There’s much to be learned from the experience of the city Gainesville, Florida, where a commissioners voted in 2014 to publish the public’s email correspondence with them and the mayor online.

More than five years on, the city government and its residents have are ground zero for an tumultuous experiment in hyper-transparent government in the 21st century, as Brad Harper reports for the Montgomery Advertiser.

It’s hard not to read this story and immediately see a core flaw in the design of this digital governance system: the city government is violating the public’s expectation of privacy by publishing email online.

“Smart cities” will look foolish if they adopt hyper-transparent government without first ensuring the public they serve understands whether their interactions with city government will be records and published online.

Unexpected sunshine will also dissolve public trust if there’s a big gap between the public’s expectations of privacy and the radical transparency that comes from publishing the emails residents send to agencies online.

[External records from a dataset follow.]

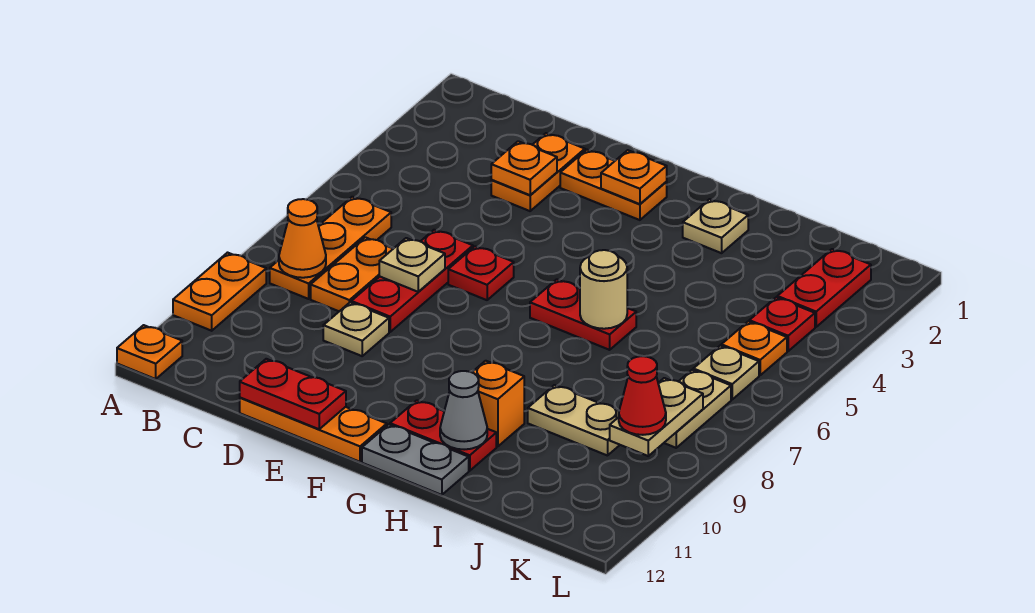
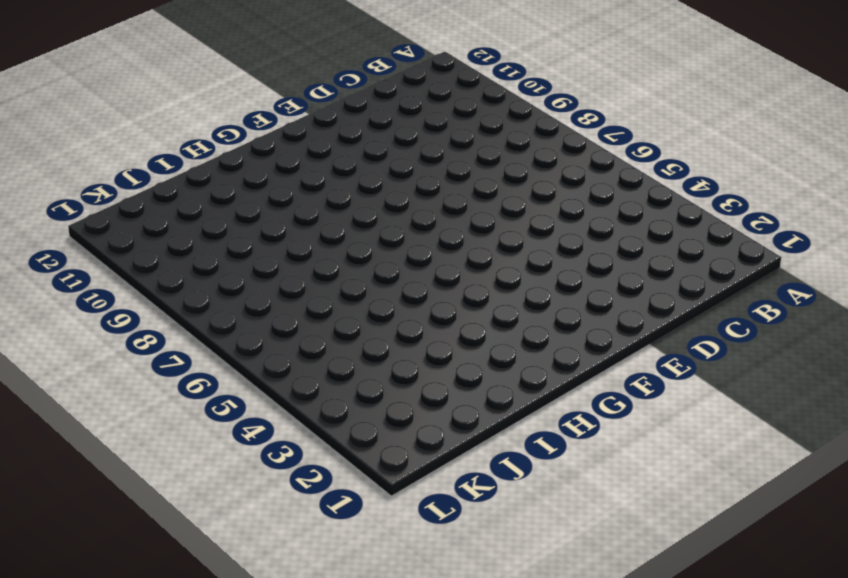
none -> orange 1x2 plate [173,253,266,331]
none -> orange 1x1 plate [117,325,182,379]
none -> orange 1x3 plate [270,197,391,299]
none -> orange 1x2 plate [311,237,393,311]

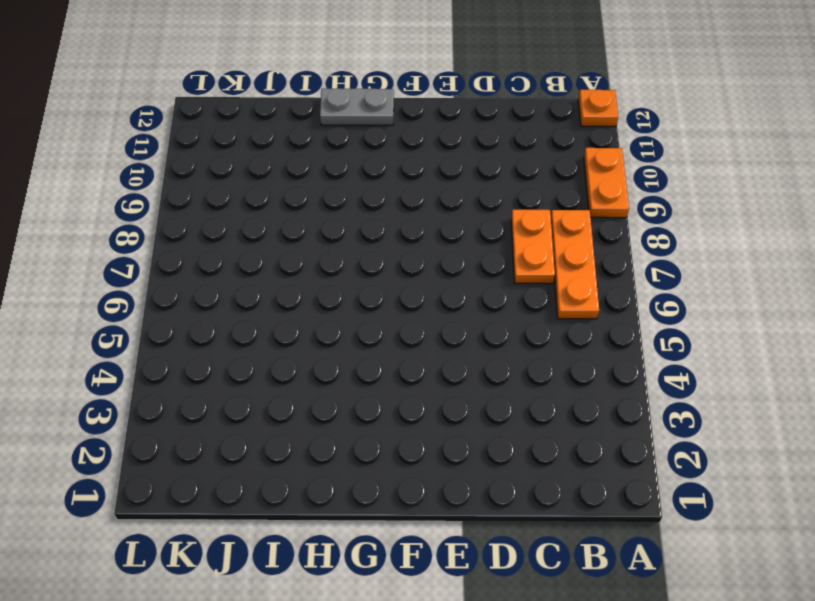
none -> orange 1x2 plate [491,133,585,211]
none -> red 1x3 plate [351,230,473,332]
none -> tan 1x1 plate [323,302,389,356]
none -> orange 1x3 plate [240,398,387,462]

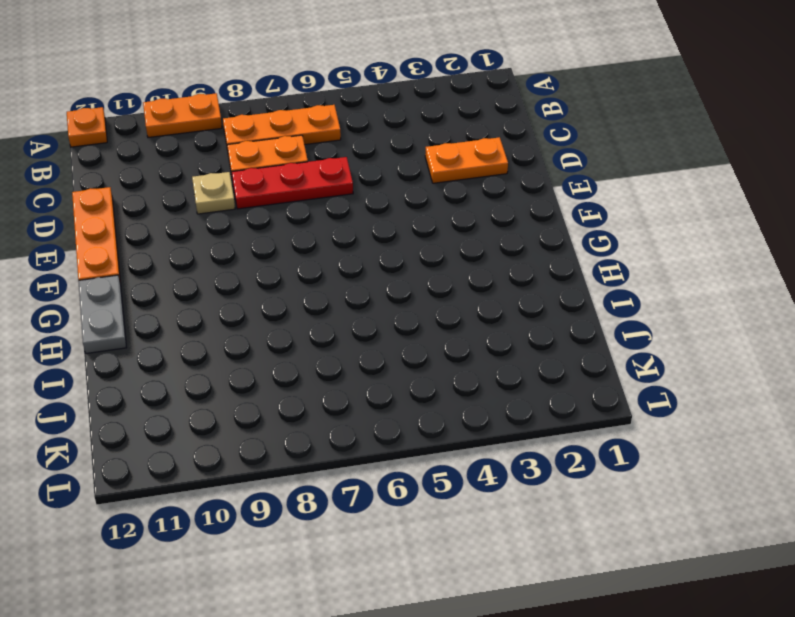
none -> orange 1x2 plate [560,150,667,220]
none -> red 1x1 plate [448,246,514,300]
none -> red 1x2 plate [530,279,636,350]
none -> red 1x2 plate [390,400,496,471]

Residents should be offered multiple digital options for interacting with governments. In addition to exercising their rights to freedom of expression, assembly and petition on the phone, in written communications with a given government, or in person at hearing or town halls, city (and state) governments should break down three broad categories of inquiries into different channels:

Emergency Requests: Emergency calls go to 911 from all other channels. Calls to 911 are recorded but private by default. Calls should not be disclosed online without human review.

Service Requests: Non-emergency requests should go 311, through a city call center or through 311 system. Open data with 311 requests is public by default and are disclosed online in real-time.

Information Requests: People looking for information should be able to find a city website through a Web search or social media. A city.gov should use a /open page that includes open data, news, contact information for agencies and public information officers, and a virtual agent or “chat bot” to guide their search.

If proactive disclosures aren’t sufficient, then there should be way to make Freedom of Information Act requests under the law if the information people seek is not online. But public correspondence with agencies should be private by default.